Menurutnya, bias informasi semacam itu harus segera diatasi sebab menyangkut reputasi, privasi dan keamanan individu. Sehingga, dalam konteks ini pemerintah butuh menertibkan kembali regulasinya. Pun ormas seperti NU punya andil dalam merekomendasikan pandangan-pandangan berperspektif keagamaan.

 

"Supaya masyarakat luas memperoleh informasi dan ketika para pembuat kebijakan pemerintah misalnya, atau DPR, itu ketika akan membuat kebijakan tertentu, tentu perlu kita ingatkan bersama-sama ada beberapa nilai kebajikan, virtue yang kita juga bisa tawarkan," jelasnya.

 

Ia menilai, terdapat sejumlah faktor yang mendorong perlunya isu Rtbf ini dikaji dengan perspektif hukum Islam. Faktor pertama, sebut Ahsin, adanya pengadilan yang tidak praktis. 
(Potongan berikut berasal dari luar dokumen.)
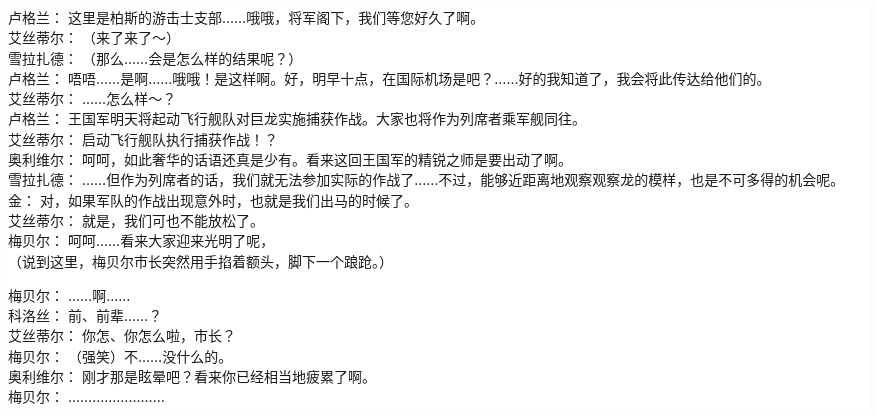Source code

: 卢格兰：        这里是柏斯的游击士支部……哦哦，将军阁下，我们等您好久了啊。  
艾丝蒂尔：      （来了来了～）  
雪拉扎德：      （那么……会是怎么样的结果呢？）  
卢格兰：        唔唔……是啊……哦哦！是这样啊。好，明早十点，在国际机场是吧？……好的我知道了，我会将此传达给他们的。  
艾丝蒂尔：      ……怎么样～？  
卢格兰：        王国军明天将起动飞行舰队对巨龙实施捕获作战。大家也将作为列席者乘军舰同往。  
艾丝蒂尔：      启动飞行舰队执行捕获作战！？  
奥利维尔：      呵呵，如此奢华的话语还真是少有。看来这回王国军的精锐之师是要出动了啊。  
雪拉扎德：      ……但作为列席者的话，我们就无法参加实际的作战了……不过，能够近距离地观察观察龙的模样，也是不可多得的机会呢。  
金：            对，如果军队的作战出现意外时，也就是我们出马的时候了。  
艾丝蒂尔：      就是，我们可也不能放松了。  
梅贝尔：        呵呵……看来大家迎来光明了呢，  
（说到这里，梅贝尔市长突然用手掐着额头，脚下一个踉跄。）

梅贝尔：        ……啊……  
科洛丝：        前、前辈……？  
艾丝蒂尔：      你怎、你怎么啦，市长？  
梅贝尔：        （强笑）不……没什么的。  
奥利维尔：      刚才那是眩晕吧？看来你已经相当地疲累了啊。  
梅贝尔：        ……………………  
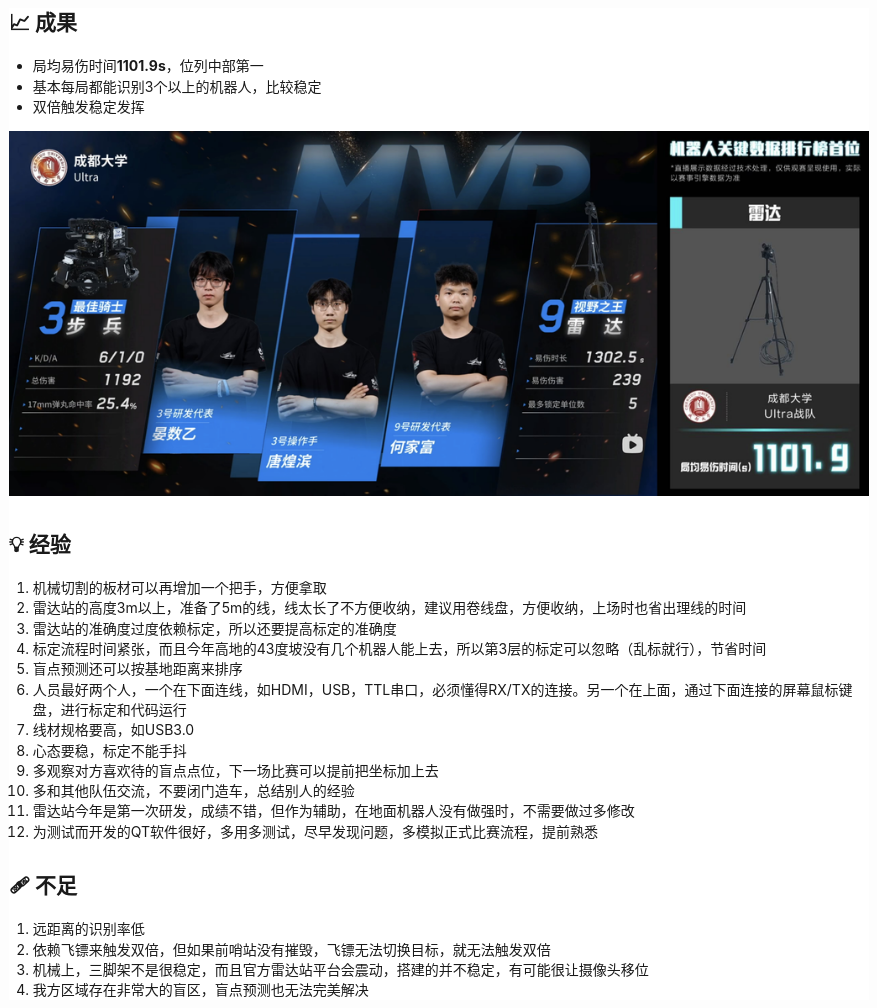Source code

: ## 📈 成果

- 局均易伤时间**1101.9s**，位列中部第一
- 基本每局都能识别3个以上的机器人，比较稳定
- 双倍触发稳定发挥

<div align="center">
  <img src="images/MVP.jpg" alt="mvp">
</div>

## 💡 经验

1. 机械切割的板材可以再增加一个把手，方便拿取
2. 雷达站的高度3m以上，准备了5m的线，线太长了不方便收纳，建议用卷线盘，方便收纳，上场时也省出理线的时间
3. 雷达站的准确度过度依赖标定，所以还要提高标定的准确度
4. 标定流程时间紧张，而且今年高地的43度坡没有几个机器人能上去，所以第3层的标定可以忽略（乱标就行），节省时间
5. 盲点预测还可以按基地距离来排序
6. 人员最好两个人，一个在下面连线，如HDMI，USB，TTL串口，必须懂得RX/TX的连接。另一个在上面，通过下面连接的屏幕鼠标键盘，进行标定和代码运行
7. 线材规格要高，如USB3.0
8. 心态要稳，标定不能手抖
9. 多观察对方喜欢待的盲点点位，下一场比赛可以提前把坐标加上去
10. 多和其他队伍交流，不要闭门造车，总结别人的经验
11. 雷达站今年是第一次研发，成绩不错，但作为辅助，在地面机器人没有做强时，不需要做过多修改
12. 为测试而开发的QT软件很好，多用多测试，尽早发现问题，多模拟正式比赛流程，提前熟悉

## 🩹 不足

1. 远距离的识别率低
2. 依赖飞镖来触发双倍，但如果前哨站没有摧毁，飞镖无法切换目标，就无法触发双倍
3. 机械上，三脚架不是很稳定，而且官方雷达站平台会震动，搭建的并不稳定，有可能很让摄像头移位
4. 我方区域存在非常大的盲区，盲点预测也无法完美解决
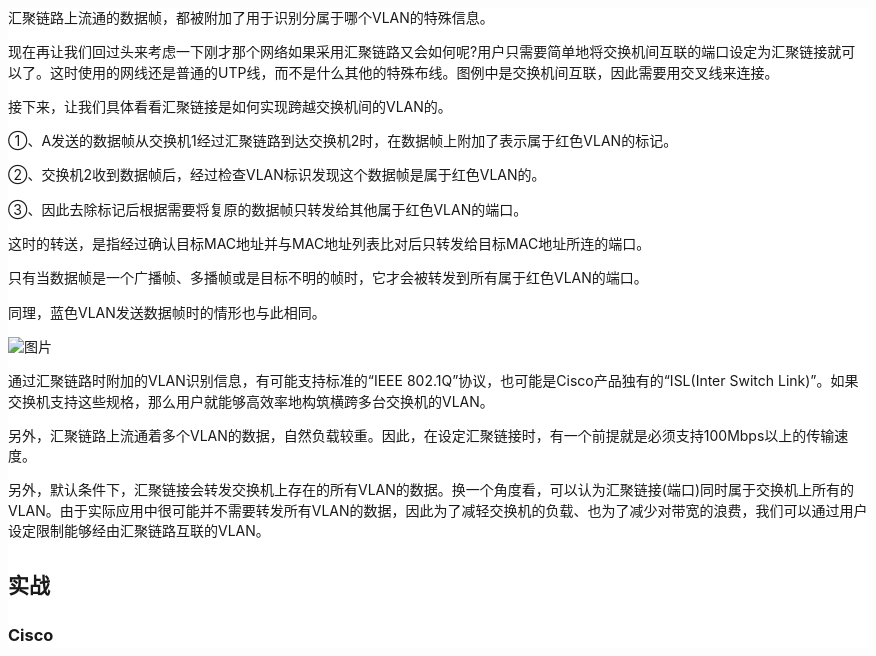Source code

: 汇聚链路上流通的数据帧，都被附加了用于识别分属于哪个VLAN的特殊信息。

现在再让我们回过头来考虑一下刚才那个网络如果采用汇聚链路又会如何呢?用户只需要简单地将交换机间互联的端口设定为汇聚链接就可以了。这时使用的网线还是普通的UTP线，而不是什么其他的特殊布线。图例中是交换机间互联，因此需要用交叉线来连接。

接下来，让我们具体看看汇聚链接是如何实现跨越交换机间的VLAN的。

①、A发送的数据帧从交换机1经过汇聚链路到达交换机2时，在数据帧上附加了表示属于红色VLAN的标记。

②、交换机2收到数据帧后，经过检查VLAN标识发现这个数据帧是属于红色VLAN的。

③、因此去除标记后根据需要将复原的数据帧只转发给其他属于红色VLAN的端口。

这时的转送，是指经过确认目标MAC地址并与MAC地址列表比对后只转发给目标MAC地址所连的端口。

只有当数据帧是一个广播帧、多播帧或是目标不明的帧时，它才会被转发到所有属于红色VLAN的端口。

同理，蓝色VLAN发送数据帧时的情形也与此相同。

![图片](https://mmbiz.qpic.cn/mmbiz_png/MQVibZibkKWNPJicScCSbvoyAaTdNrWLbnuRtbzgE7QVvyibAoJKHTIMcoicxBQqJOhrsLY2eyTnfic7Q0AxqWbhEkBA/640?wx_fmt=jpeg&wxfrom=5&wx_lazy=1&wx_co=1)



通过汇聚链路时附加的VLAN识别信息，有可能支持标准的“IEEE 802.1Q”协议，也可能是Cisco产品独有的“ISL(Inter Switch Link)”。如果交换机支持这些规格，那么用户就能够高效率地构筑横跨多台交换机的VLAN。

另外，汇聚链路上流通着多个VLAN的数据，自然负载较重。因此，在设定汇聚链接时，有一个前提就是必须支持100Mbps以上的传输速度。

另外，默认条件下，汇聚链接会转发交换机上存在的所有VLAN的数据。换一个角度看，可以认为汇聚链接(端口)同时属于交换机上所有的VLAN。由于实际应用中很可能并不需要转发所有VLAN的数据，因此为了减轻交换机的负载、也为了减少对带宽的浪费，我们可以通过用户设定限制能够经由汇聚链路互联的VLAN。

## 实战

### Cisco

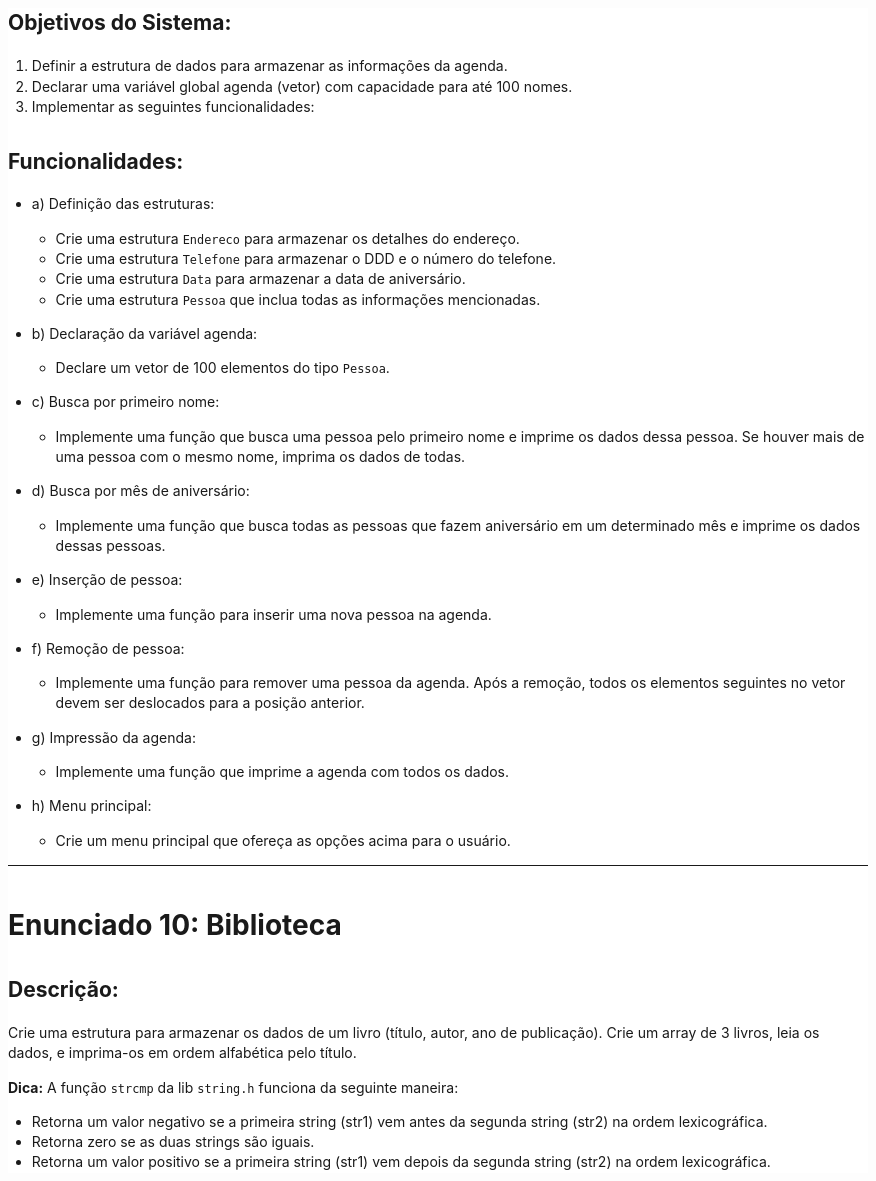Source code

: ## Objetivos do Sistema:

1. Definir a estrutura de dados para armazenar as informações da agenda.
2. Declarar uma variável global agenda (vetor) com capacidade para até 100 nomes.
3. Implementar as seguintes funcionalidades:

## Funcionalidades:

- a) Definição das estruturas:
  - Crie uma estrutura `Endereco` para armazenar os detalhes do endereço.
  - Crie uma estrutura `Telefone` para armazenar o DDD e o número do telefone.
  - Crie uma estrutura `Data` para armazenar a data de aniversário.
  - Crie uma estrutura `Pessoa` que inclua todas as informações mencionadas.

- b) Declaração da variável agenda:
  - Declare um vetor de 100 elementos do tipo `Pessoa`.

- c) Busca por primeiro nome:
  - Implemente uma função que busca uma pessoa pelo primeiro nome e imprime os dados dessa pessoa. Se houver mais de uma pessoa com o mesmo nome, imprima os dados de todas.

- d) Busca por mês de aniversário:
  - Implemente uma função que busca todas as pessoas que fazem aniversário em um determinado mês e imprime os dados dessas pessoas.

- e) Inserção de pessoa:
  - Implemente uma função para inserir uma nova pessoa na agenda.

- f) Remoção de pessoa:
  - Implemente uma função para remover uma pessoa da agenda. Após a remoção, todos os elementos seguintes no vetor devem ser deslocados para a posição anterior.

- g) Impressão da agenda:
  - Implemente uma função que imprime a agenda com todos os dados.

- h) Menu principal:
  - Crie um menu principal que ofereça as opções acima para o usuário.

---

# Enunciado 10: Biblioteca

## Descrição:
Crie uma estrutura para armazenar os dados de um livro (título, autor, ano de publicação). Crie um array de 3 livros, leia os dados, e imprima-os em ordem alfabética pelo título.

**Dica:**
A função `strcmp` da lib `string.h` funciona da seguinte maneira:
- Retorna um valor negativo se a primeira string (str1) vem antes da segunda string (str2) na ordem lexicográfica.
- Retorna zero se as duas strings são iguais.
- Retorna um valor positivo se a primeira string (str1) vem depois da segunda string (str2) na ordem lexicográfica.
"Jadi kalau orang yang dirugikan sebagai pemilik data pribadi harus menggugat ke pengadilan dulu itu tidak efisien, butuh dana, butuh waktu. Tentunya ini tidak bisa diandalkan," ujarnya.

 

Kemudian sebab kedua yakni tidak adanya gambaran mengenai frasa "yang tidak relevan" dalam UU ITE dan UU PDP. Ketidakjelasan ini membuka pintu penafsiran kian melebar. Faktor lain juga disebabkan minimnya kesadaran dan kepatuhan oleh penyelenggara sistem elektronik.


Menurutnya, potensi terjadinya benturan antara Rtbf dengan kebebasan informasi pejabat publik juga turut menjadi alasan perlunya menggali pandangan hukum isu ini. Terakhir, belum adanya lembaga yang menyelenggarakan perlindungan data pribadi.


"Padahal, Undang-Undang PDP itu mengamanatkan terbentuknya Lembaga Penyelenggara Perlindungan Data Pribadi, dan ini langsung di bawah Presiden," tandasnya.

 

Ia pun mengutarakan, jika isu ini dibiarkan menggelinding tanpa ada upaya pembenahan hal ini berpotensi menarik kasus-kasus etik maupun hukum yang berbasis digital. 

 

"Misalnya mantan narapidana yang telah menjalani hukuman, bisa enggak dia menghapus berita lama tentang kasusnya? Lalu 20 tahun sudah berlalu, apakah dia punya hak untuk dilupakan oleh mesin pencari?," lempar praktisi hukum yang juga anggota LBM PBNU itu.

 

Turut hadir dalam agenda ini Ketua LBM PBNU KH Mahbub Ma'afi, Sekretaris LBM PBNU Nyai Ala'i Nadjib dan sejumlah pengurus LBM PBNU lainnya.